Yeager told Burnett she had taken the gun out to the back yard to shoot but the gun jammed. When she came in the back door, only inches from the bedroom door to the room where McDonald was reportedly sleeping, she lost control of the rifle and it went off, she told Burnett.

"The gun went off. I didn't mean to," Yeager's tearful voice said in the tape recording played to the court. "He's my best friend - the only friend I've got."

When the back door was later checked in his presence by LCSO investigators, Burnett testified, it was locked.

When Yeager gave her statement to Miller and Martin, before the interview began, Martin said, Yeager asked Miller if what she had said at the scene had been written down. When she was asked why she told the investigators she lied, that she had taken the gun from her father's bedroom in order to kill herself. She was struggling to open the back door, in very cramped quarters and while still facing McDonald on the bed, when she lost control of the rifle. She grabbed it, she said, and it went off.

That part of the story changed slightly again when she was interviewed by Garner after the crime lab information was returned to LCSO. Garner said he told Yeager he was concerned about her version of the incident because the results from the crime lab indicated a downward trajectory of the bullet.

"She interrupted me and said she could explain that," Garner said.

Garner said he provided Yeager with a stick about the same length as the rifle. She did not indicate how she lost control of the gun, he said, but did show that it "ended up" under her chin.

"That's clearly inconsistent, I think, to everyone who's read the statement," Garner said.

The state presented one other witness, Yeager's and McDonald's friend Aerial Baum. Baum testified that Yeager was sometimes manipulative, playing on the feelings of her friends by threatening suicide.

"She'd make us feel bad so we'd pay more attention to her," she said.

She also testified she had seen Yeager shooting off the back porch, and that "she was really good as far as I could tell." She testified to another occasion when she had seen Yeager break down and clean the riffle, then put it back together again.

As for motive, Smegal said, McDonald's response to Yeager's declaration of love was to go to sleep[pass out?], a rejection.

"Under the evidence introduced," Smegal said, "I believe a jury could conclude guilty with malice aforethought."
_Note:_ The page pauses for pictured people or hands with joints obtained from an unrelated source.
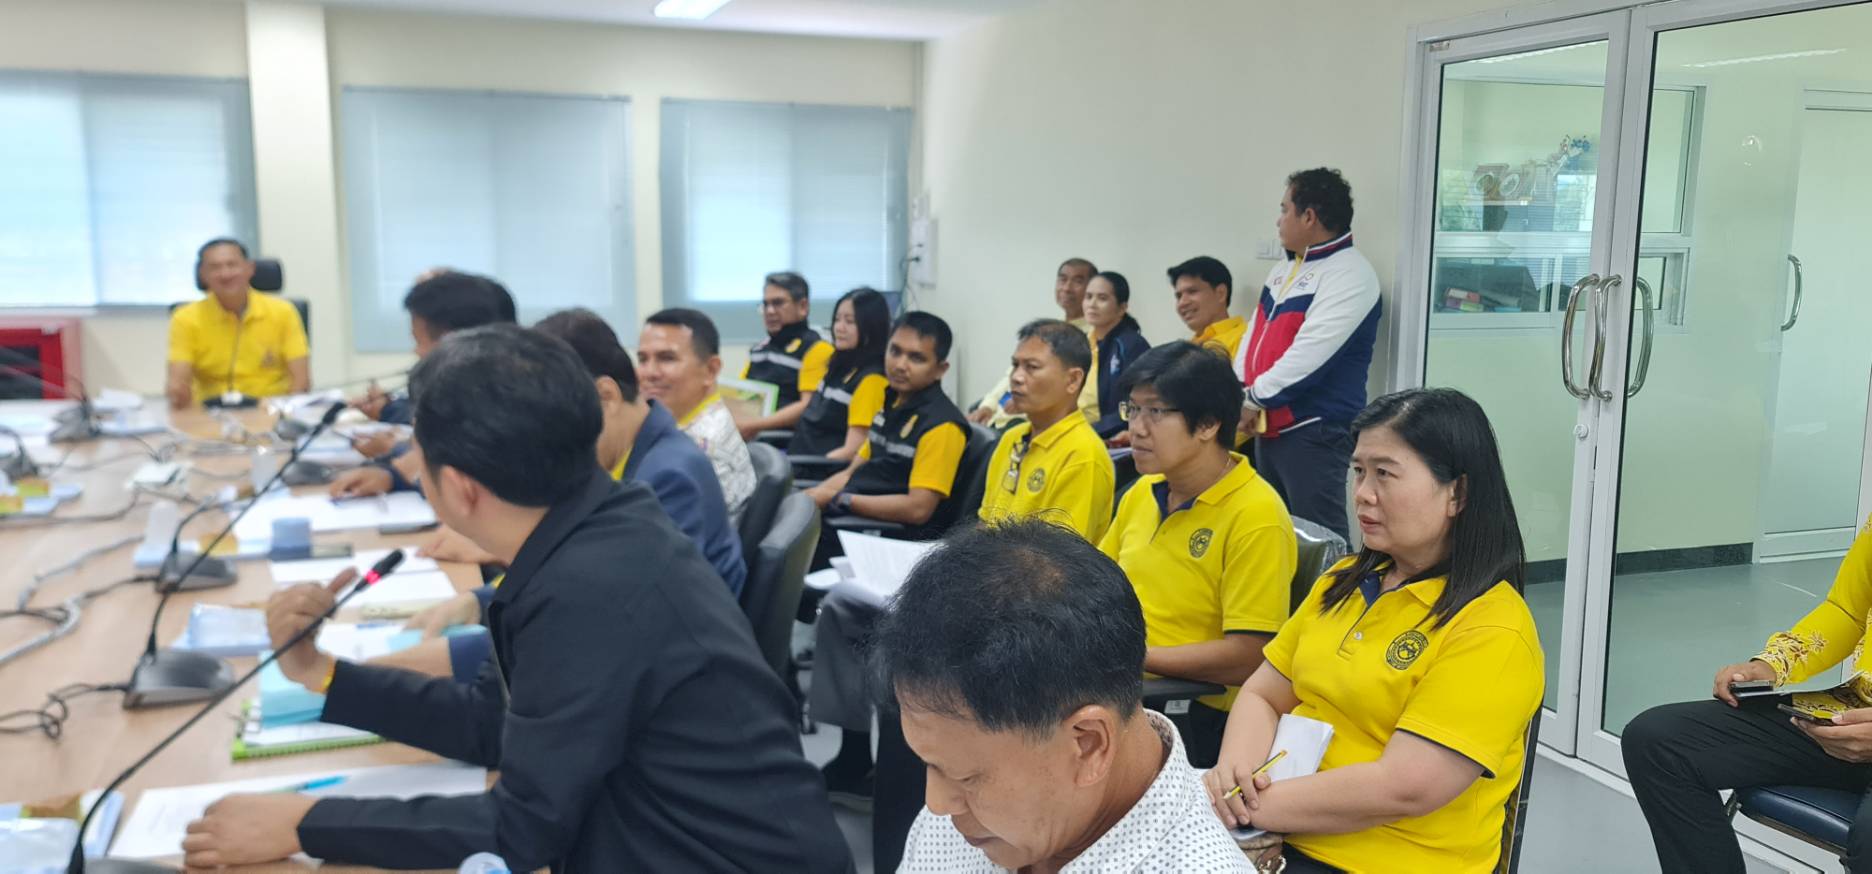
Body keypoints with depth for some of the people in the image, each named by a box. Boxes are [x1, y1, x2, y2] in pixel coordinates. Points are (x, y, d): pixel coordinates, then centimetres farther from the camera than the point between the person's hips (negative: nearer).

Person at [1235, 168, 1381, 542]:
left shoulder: (1350, 274, -14)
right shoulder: (1284, 269, 16)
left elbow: (1309, 354, -21)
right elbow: (1255, 337, 16)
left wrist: (1254, 398, -13)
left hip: (1314, 430, -9)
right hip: (1269, 426, 9)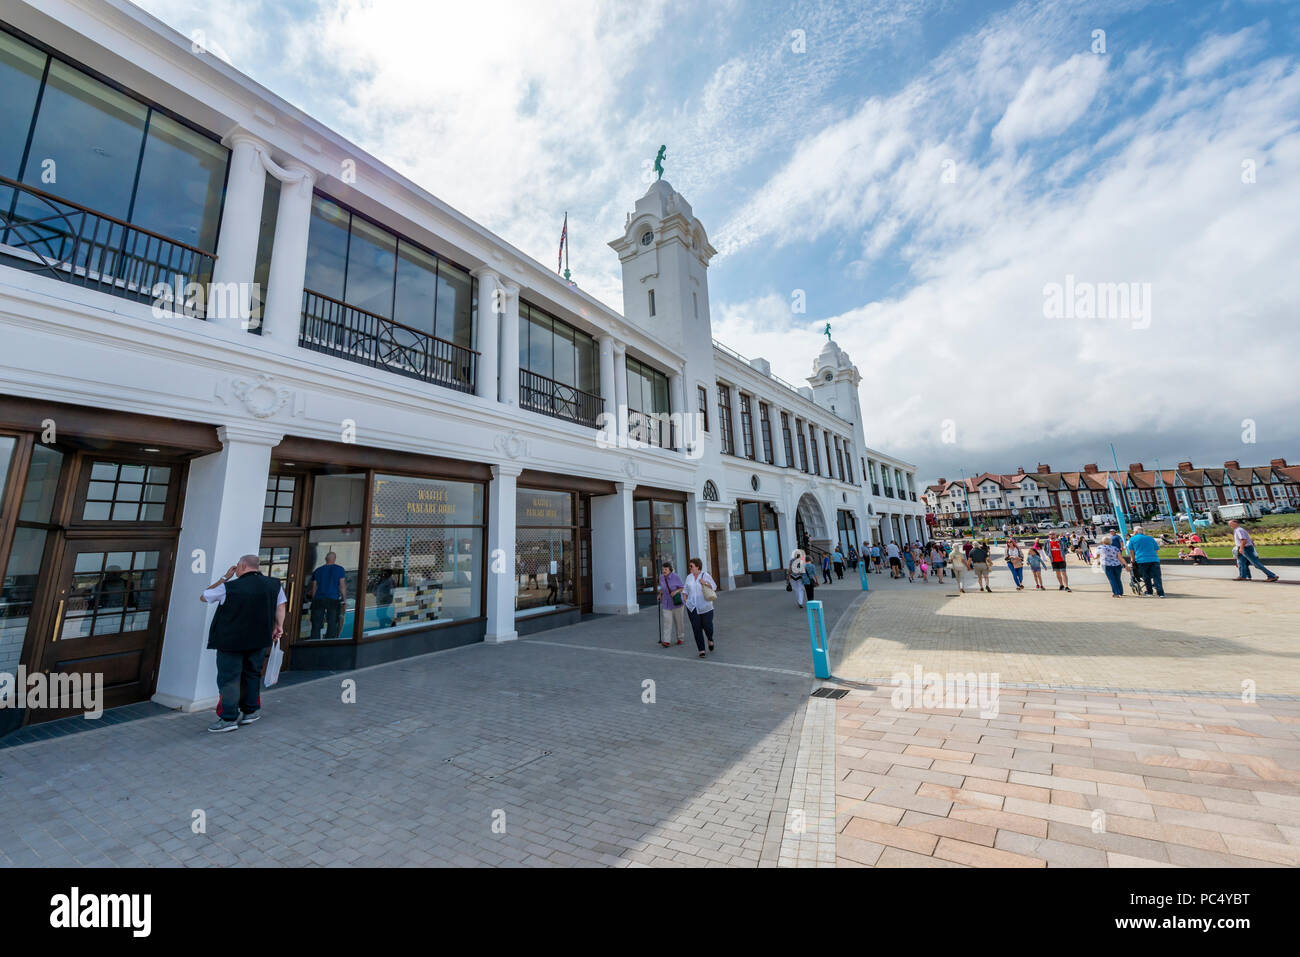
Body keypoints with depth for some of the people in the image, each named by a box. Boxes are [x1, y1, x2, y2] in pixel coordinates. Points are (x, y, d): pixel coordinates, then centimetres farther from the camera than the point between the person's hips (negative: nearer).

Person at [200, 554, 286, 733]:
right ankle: (251, 711, 24)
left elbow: (203, 597, 5)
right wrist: (278, 626, 16)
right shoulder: (274, 585, -2)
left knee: (228, 678, 5)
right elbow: (280, 606, 5)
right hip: (259, 640, 4)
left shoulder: (228, 587, -13)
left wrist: (224, 578, 8)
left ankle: (229, 718, 7)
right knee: (252, 675, 15)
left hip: (231, 641, -4)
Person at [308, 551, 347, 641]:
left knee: (316, 624, 9)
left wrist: (313, 600, 18)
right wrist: (345, 599, 3)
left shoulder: (318, 570, 10)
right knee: (332, 624, 3)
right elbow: (342, 586, -2)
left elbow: (314, 588, 11)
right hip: (333, 599, -3)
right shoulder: (340, 569, 1)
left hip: (318, 599, 3)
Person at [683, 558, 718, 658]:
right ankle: (701, 650, 8)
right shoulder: (689, 577, 8)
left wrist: (705, 583, -16)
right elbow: (686, 588, 20)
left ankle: (710, 639, 29)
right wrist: (685, 597, 3)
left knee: (707, 626, -5)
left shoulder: (706, 575, -2)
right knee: (696, 628, -1)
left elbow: (714, 587, 1)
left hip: (705, 606, -3)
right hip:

Stone denied Valpey's motion, saying although his argument was impassioned and logical, the case was based on circumstantial evidence and "the jury has the responsibility to make a judgment, and that's where I will leave it, in their hands."

Yeager was taken to Lumpkin County Detention Center, where she will be housed pending transfer to a state institution. She will be eligible for parole in 14 years. She will be 33 years old.

http://www.thedahloneganugget.com/artic ... murder.prt

SHH Anon Classics:
He was a night security employee

Anonymous:
Yea i rember 'mac'. He was odd but a nice guy. Terrible what happened...

Anonymous:
so are you trying to blame this somehow on HLA?? it doesn't make any sense that you would list this article unless to try to reak havoc on a situation that had nothing to do with HLA...was she a student, was this something that had to do with his work as a night security guard??
you amaze me!

Anonymous:
Wow, didn't even know this happened. It must have happened right after my departure in 2001. "Mac" was a little out there in dorm 2, but so were most of the night security folks. What a shame.